Supplied information START
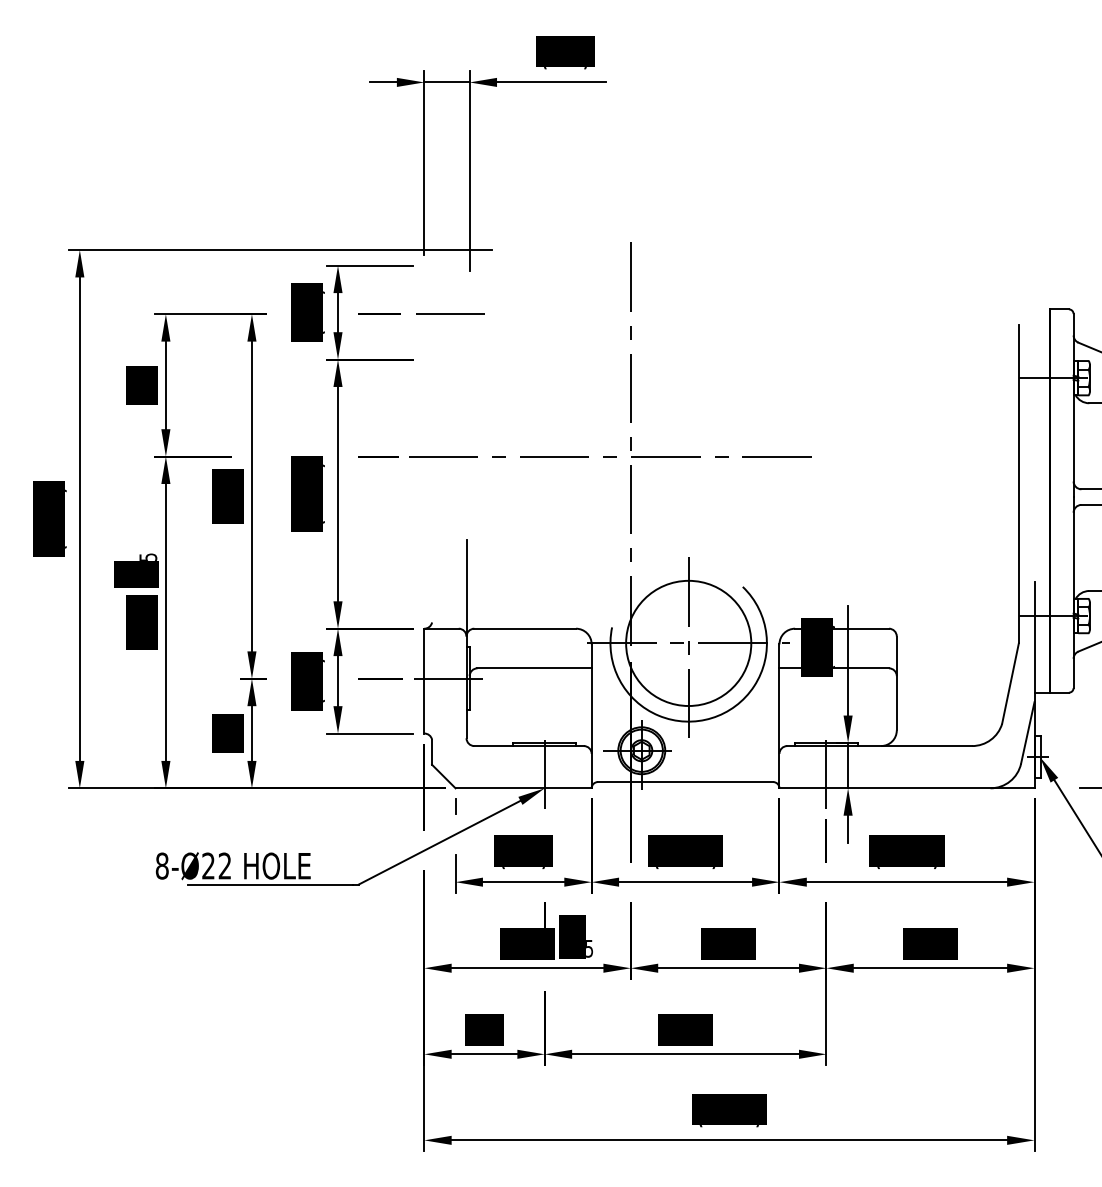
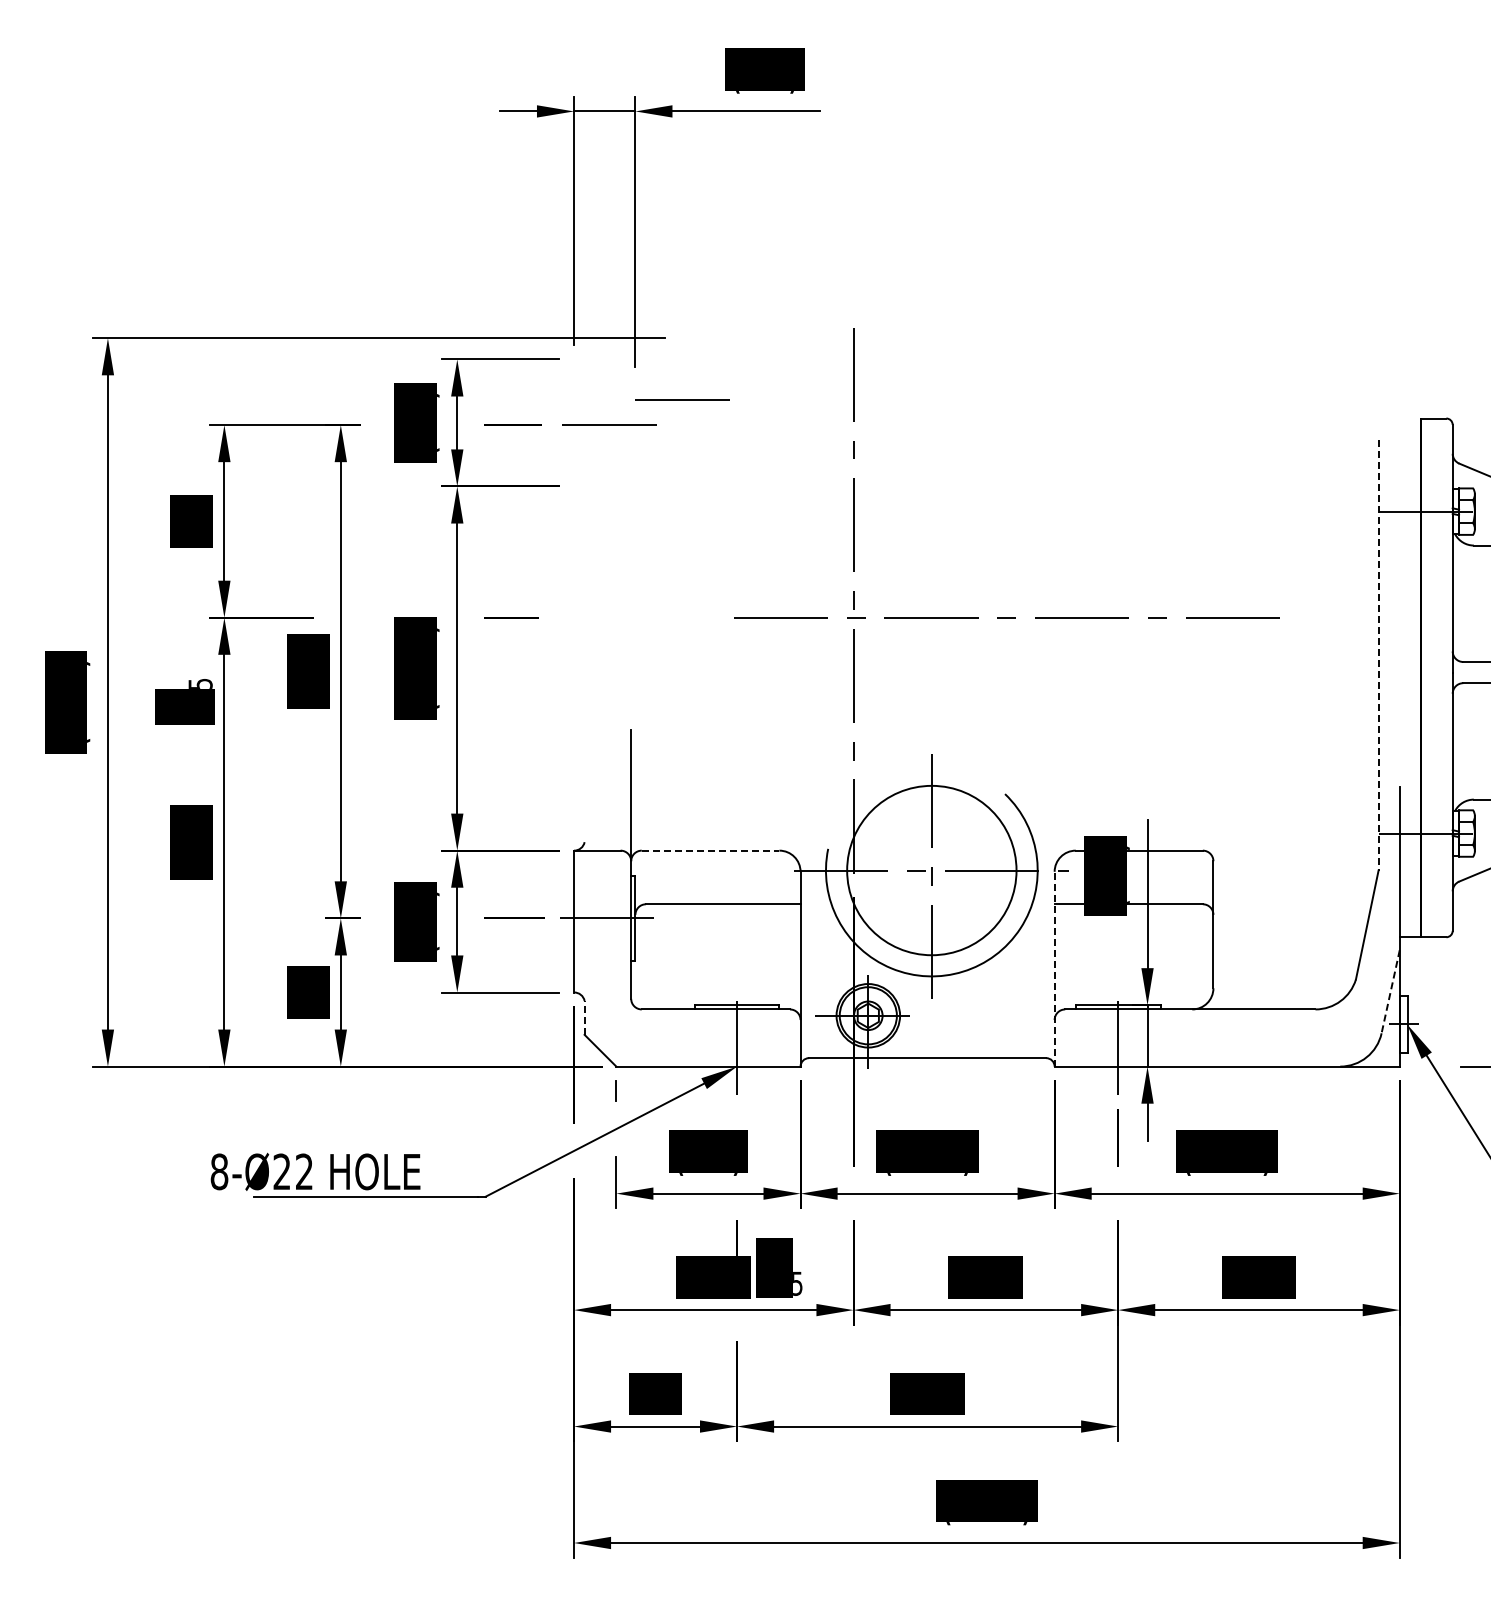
line: (504, 295) -> (682, 399), added
line: (610, 456) -> (1006, 617), moved
line: (1018, 484) -> (1378, 655), solid -> dashed
text: (136, 570) -> (184, 701), moved
line: (525, 628) -> (710, 850), solid -> dashed
line: (779, 715) -> (1054, 968), solid -> dashed
line: (1027, 732) -> (1390, 991), solid -> dashed
line: (432, 752) -> (584, 1017), solid -> dashed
Supplied information END
== Work task ==
Every line from the top of the entries through the line that holds "line: (779, 715)" is to be quoted exactly, please, and nothing else; omit the pictures.

== Written solution ==
line: (504, 295) -> (682, 399), added
line: (610, 456) -> (1006, 617), moved
line: (1018, 484) -> (1378, 655), solid -> dashed
text: (136, 570) -> (184, 701), moved
line: (525, 628) -> (710, 850), solid -> dashed
line: (779, 715) -> (1054, 968), solid -> dashed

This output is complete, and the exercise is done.